Your goal: Transcribe the data that follows in full. Leave out the pictures.

(Extracted records)
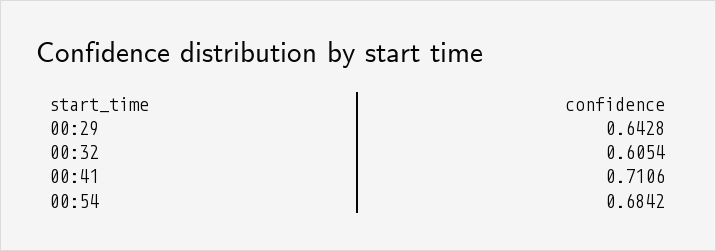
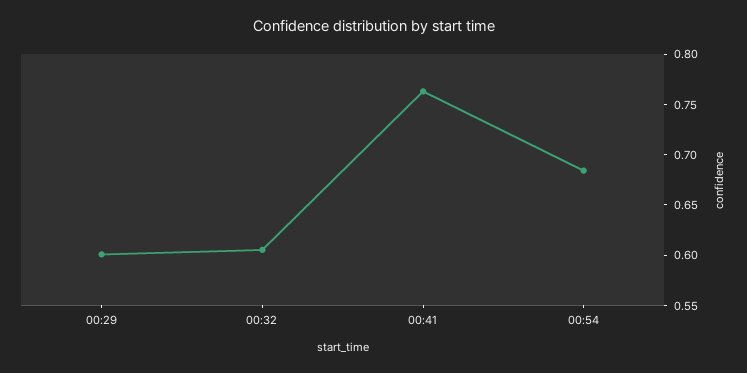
  {
-   "00:29": 0.6428,
+   "00:29": 0.6,
    "00:32": 0.6054,
-   "00:41": 0.7106,
+   "00:41": 0.76,
    "00:54": 0.6842
  }

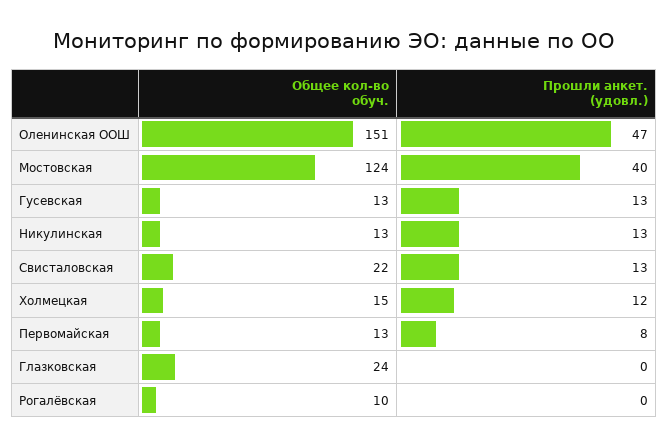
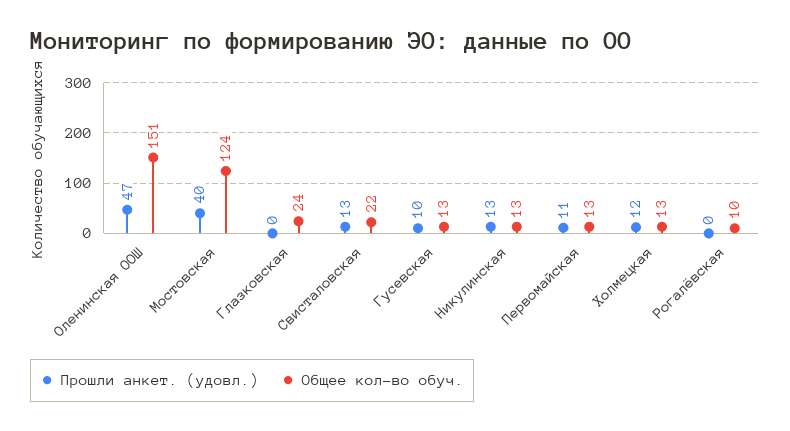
  {
    "Общее кол-во обуч.": {
      "Оленинская ООШ": 151,
      "Мостовская": 124,
      "Гусевская": 13,
      "Никулинская": 13,
      "Свисталовская": 22,
-     "Холмецкая": 15,
+     "Холмецкая": 13,
      "Первомайская": 13,
      "Глазковская": 24,
      "Рогалёвская": 10
    },
    "Прошли анкет. (удовл.)": {
      "Оленинская ООШ": 47,
      "Мостовская": 40,
-     "Гусевская": 13,
+     "Гусевская": 10,
      "Никулинская": 13,
      "Свисталовская": 13,
      "Холмецкая": 12,
-     "Первомайская": 8,
+     "Первомайская": 11,
      "Глазковская": 0,
      "Рогалёвская": 0
    }
  }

The completed task:
  {
-   "00:29": 0.6428,
+   "00:29": 0.6,
    "00:32": 0.6054,
-   "00:41": 0.7106,
+   "00:41": 0.76,
    "00:54": 0.6842
  }

  {
    "Общее кол-во обуч.": {
      "Оленинская ООШ": 151,
      "Мостовская": 124,
      "Гусевская": 13,
      "Никулинская": 13,
      "Свисталовская": 22,
-     "Холмецкая": 15,
+     "Холмецкая": 13,
      "Первомайская": 13,
      "Глазковская": 24,
      "Рогалёвская": 10
    },
    "Прошли анкет. (удовл.)": {
      "Оленинская ООШ": 47,
      "Мостовская": 40,
-     "Гусевская": 13,
+     "Гусевская": 10,
      "Никулинская": 13,
      "Свисталовская": 13,
      "Холмецкая": 12,
-     "Первомайская": 8,
+     "Первомайская": 11,
      "Глазковская": 0,
      "Рогалёвская": 0
    }
  }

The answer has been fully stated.